The lean misfire is another common reason for an engine "miss"—this is due to an imbalanced air/fuel ratio (too much air/too little fuel). Since an engine needs a richer (more fuel) mixture for a smooth idle, this problem may be more noticeable when the vehicle is idling. The lean misfire may decrease or disappear as the engine speed increases because the efficiency of the volumetric flow into the combustion chambers increases dramatically. This is one reason why a vehicle gets better mileage on the freeway than in the city. An EGR valve that is stuck open, a leaking Intake Manifold Gasket, a defective Mass Air Flow Sensor, a weak or failing fuel pump, or a plugged fuel filter are some of the many causes for a lean misfire.
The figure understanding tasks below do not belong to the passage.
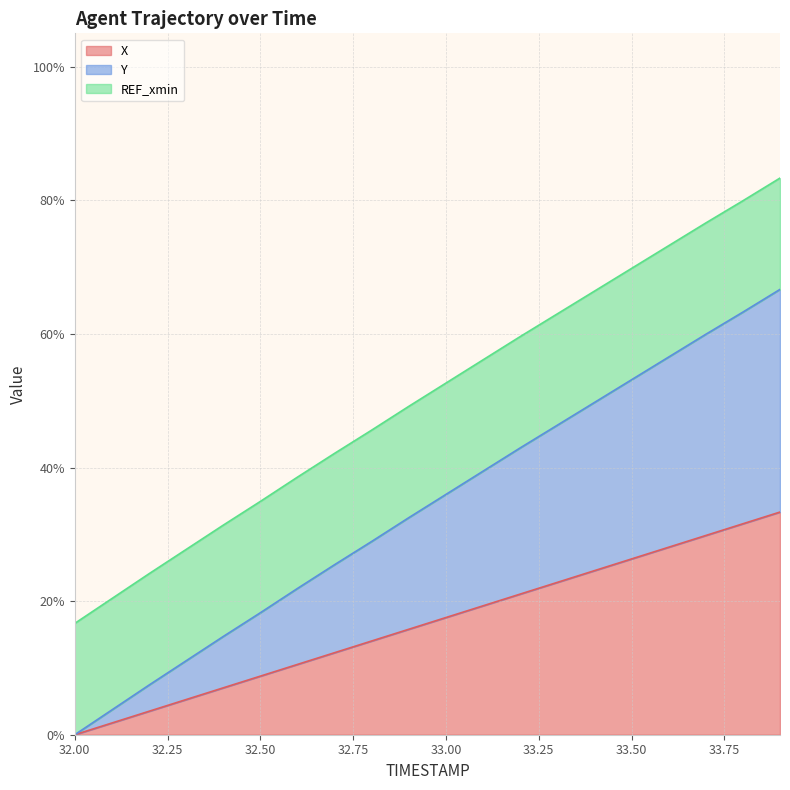

What is the maximum value for X?

33.3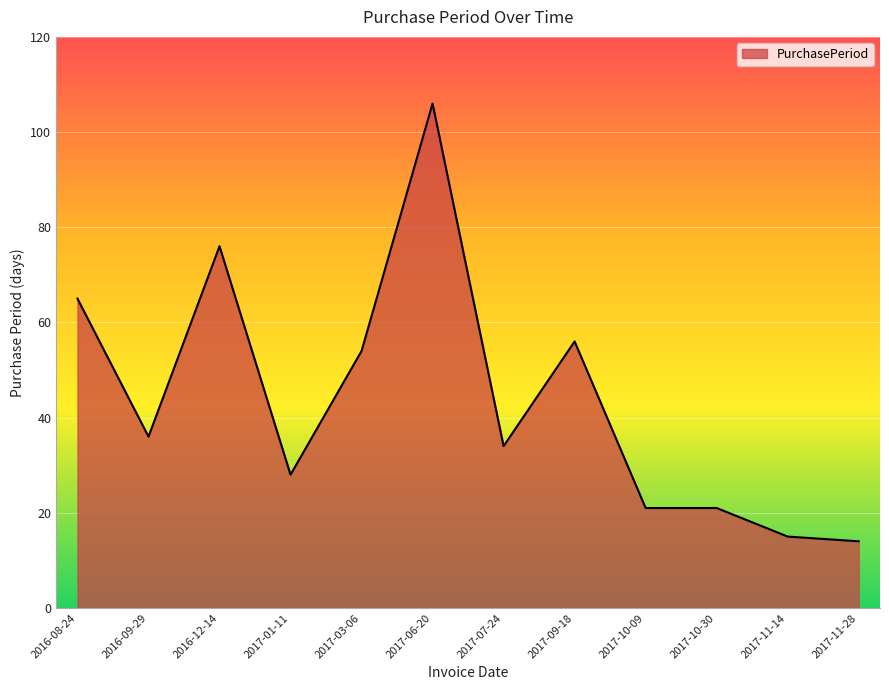

What is the difference between the maximum and minimum values?

92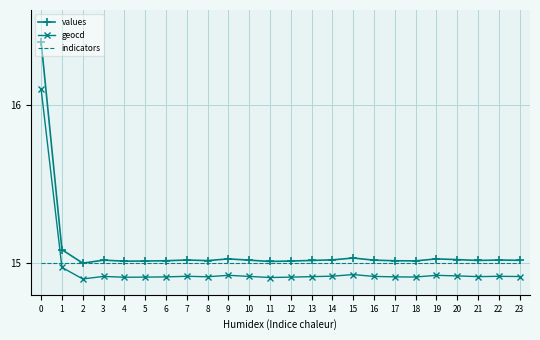

What is the difference between the second highest and minimum values in the values series?

0.1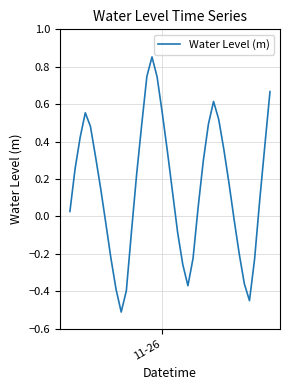

What is the smallest value displayed?

-0.5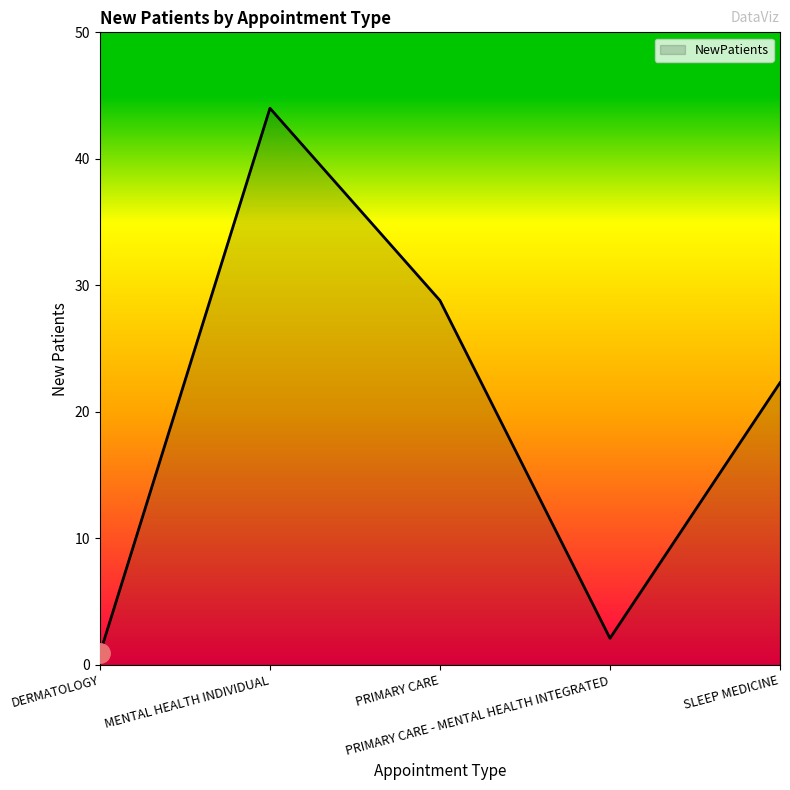

At which label does the data first exceed 22?

MENTAL HEALTH INDIVIDUAL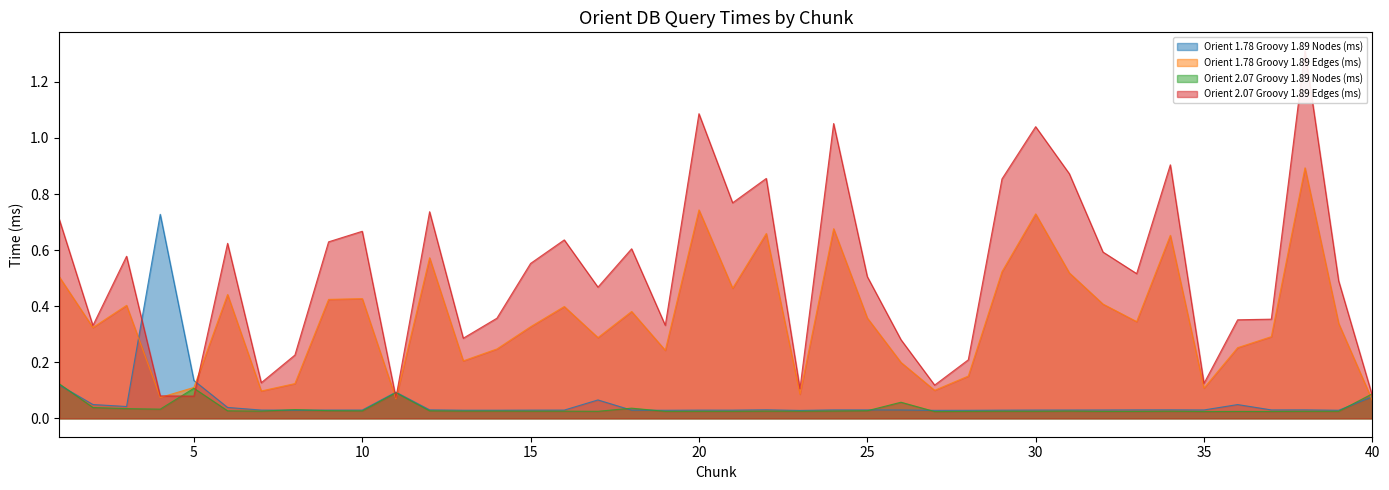

Reading left to right, list all the values displayed in this chart.

Orient 1.78 Groovy 1.89 Nodes (ms): 1=0.1	2=0.0	3=0.0	4=0.7	5=0.1	6=0.0	7=0.0	8=0.0	9=0.0	10=0.0	11=0.1	12=0.0	13=0.0	14=0.0	15=0.0	16=0.0	17=0.1	18=0.0	19=0.0	20=0.0	21=0.0	22=0.0	23=0.0	24=0.0	25=0.0	26=0.0	27=0.0	28=0.0	29=0.0	30=0.0	31=0.0	32=0.0	33=0.0	34=0.0	35=0.0	36=0.0	37=0.0	38=0.0	39=0.0	40=0.1
Orient 1.78 Groovy 1.89 Edges (ms): 1=0.5	2=0.3	3=0.4	4=0.1	5=0.1	6=0.4	7=0.1	8=0.1	9=0.4	10=0.4	11=0.1	12=0.6	13=0.2	14=0.2	15=0.3	16=0.4	17=0.3	18=0.4	19=0.2	20=0.7	21=0.5	22=0.7	23=0.1	24=0.7	25=0.4	26=0.2	27=0.1	28=0.2	29=0.5	30=0.7	31=0.5	32=0.4	33=0.3	34=0.7	35=0.1	36=0.3	37=0.3	38=0.9	39=0.3	40=0.1
Orient 2.07 Groovy 1.89 Nodes (ms): 1=0.1	2=0.0	3=0.0	4=0.0	5=0.1	6=0.0	7=0.0	8=0.0	9=0.0	10=0.0	11=0.1	12=0.0	13=0.0	14=0.0	15=0.0	16=0.0	17=0.0	18=0.0	19=0.0	20=0.0	21=0.0	22=0.0	23=0.0	24=0.0	25=0.0	26=0.1	27=0.0	28=0.0	29=0.0	30=0.0	31=0.0	32=0.0	33=0.0	34=0.0	35=0.0	36=0.0	37=0.0	38=0.0	39=0.0	40=0.1
Orient 2.07 Groovy 1.89 Edges (ms): 1=0.7	2=0.3	3=0.6	4=0.1	5=0.1	6=0.6	7=0.1	8=0.2	9=0.6	10=0.7	11=0.1	12=0.7	13=0.3	14=0.4	15=0.6	16=0.6	17=0.5	18=0.6	19=0.3	20=1.1	21=0.8	22=0.9	23=0.1	24=1.1	25=0.5	26=0.3	27=0.1	28=0.2	29=0.9	30=1.0	31=0.9	32=0.6	33=0.5	34=0.9	35=0.1	36=0.4	37=0.4	38=1.3	39=0.5	40=0.1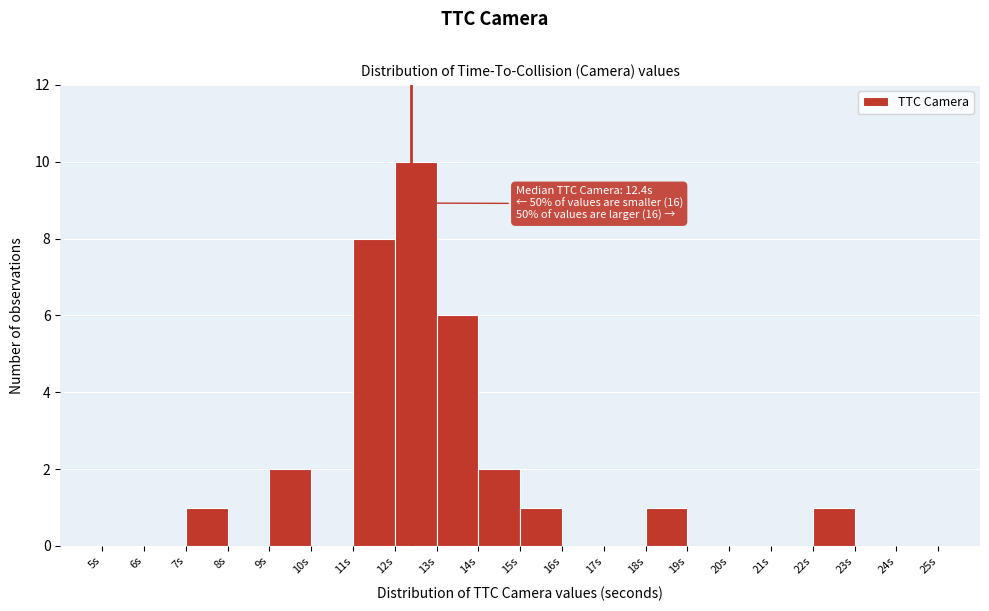

Over which range of the x-axis is the bar tallest?

12 to 13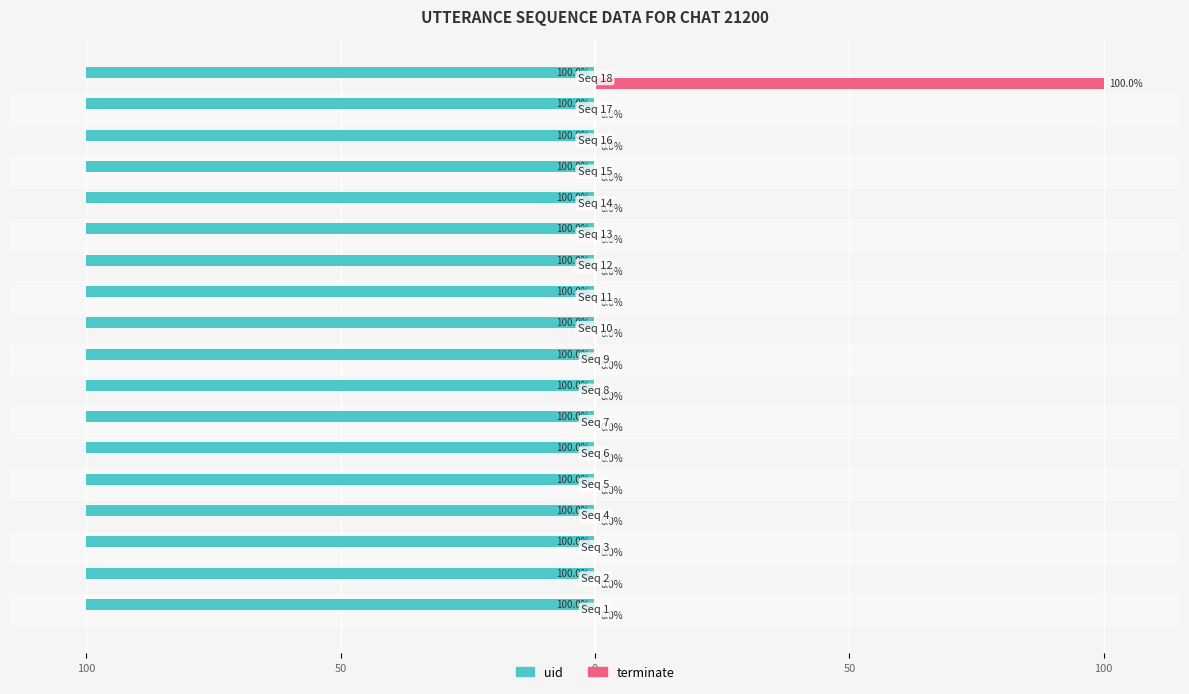

Reading right to left, extract all data points from this chart.

uid: 0.3	0.3	0.3	0.3	0.3	0.3	0.3	0.3	0.3	0.3	0.3	0.3	0.3	0.3	0.3	0.3	0.3	0.3
terminate: 100.0	0.0	0.0	0.0	0.0	0.0	0.0	0.0	0.0	0.0	0.0	0.0	0.0	0.0	0.0	0.0	0.0	0.0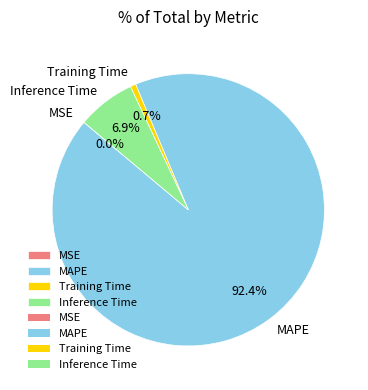

Do Training Time and MAPE together represent more than half of the pie?

Yes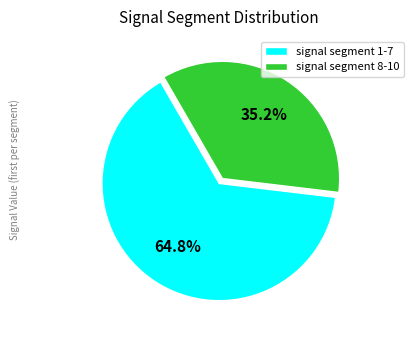

What is the smallest slice in the pie chart?

signal segment 8-10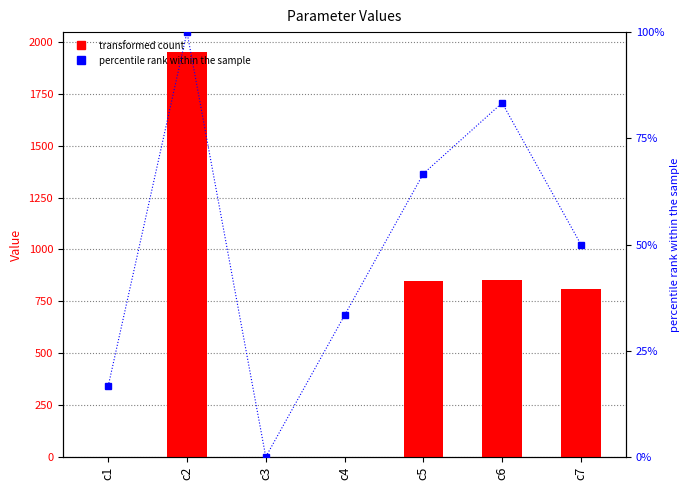

What is the total value across all series at c1?

17.2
Pay very close attention to the Long Term Fuel Trim values because they indicate how much the Powertrain Computer is compensating for an imbalanced air/fuel ratio. If the Long Term Fuel Trim is over 10 percent on one bank of cylinders and not the other, there might be a vacuum leak or defective/cracked intake manifold on that specific bank. It is important to determine what is causing this amount of compensation. Check the Fuel Trim "numbers" over the full range of operating conditions. A healthy engine should have Long Term Fuel Trim numbers around 1 to 3 percent, either positive or negative.
Mechanical problems can also cause an engine to misfire. Common causes of a mechanical misfire are worn piston rings, valves, cylinder walls, or lobes on a camshaft; a leaking head gasket or intake manifold gasket; damaged or broken rocker arms; defective fuel injectors (and/or the electronics that control them); and a slipped or incorrectly-installed timing belt or timing chain. Generally, this type of misfire has more of a "thumping" feel to it. It is usually noticeable regardless of engine speed; in fact, it may even intensify as the engine speed increases.
A Compression Test and an engine idle Manifold Vacuum Test are two very important methods of determining the mechanical condition of the engine. Compression readings that are consistent (within 10 percent of each other), and at least 120 PSI per cylinder and a minimum of seventeen inches of steady vacuum, are required for reasonably smooth and complete combustion.
Sometimes, the engine has nothing to do with a misfire. One common cause for "jerky" performance that feels like a misfire is a problem in the transmission and its ability to properly up- or down-shift. If the misfire occurs during higher speeds, it could be a problem with the operation of the overdrive gear or a chattering clutch in the Lockup Torque Converter. If the vehicle jerks or feels like it is "missing" during deceleration, it could be due to harsh transmission downshifts, badly warped rotors, out of round brake drums, and/or sticking brake pads or brake shoes.
Vehicles can set misfire codes when badly warped and out of round rear brake drums violently jerk the entire powertrain when the vehicle slows from highway speeds. Make sure that you have the vehicle properly inspected in order to determine the root cause of the misfire. Entire engines have been replaced to solve a wrongly perceived mechanical misfire problem that was actually rooted in the transfer case, transmission, driveshaft, or front/rear differential.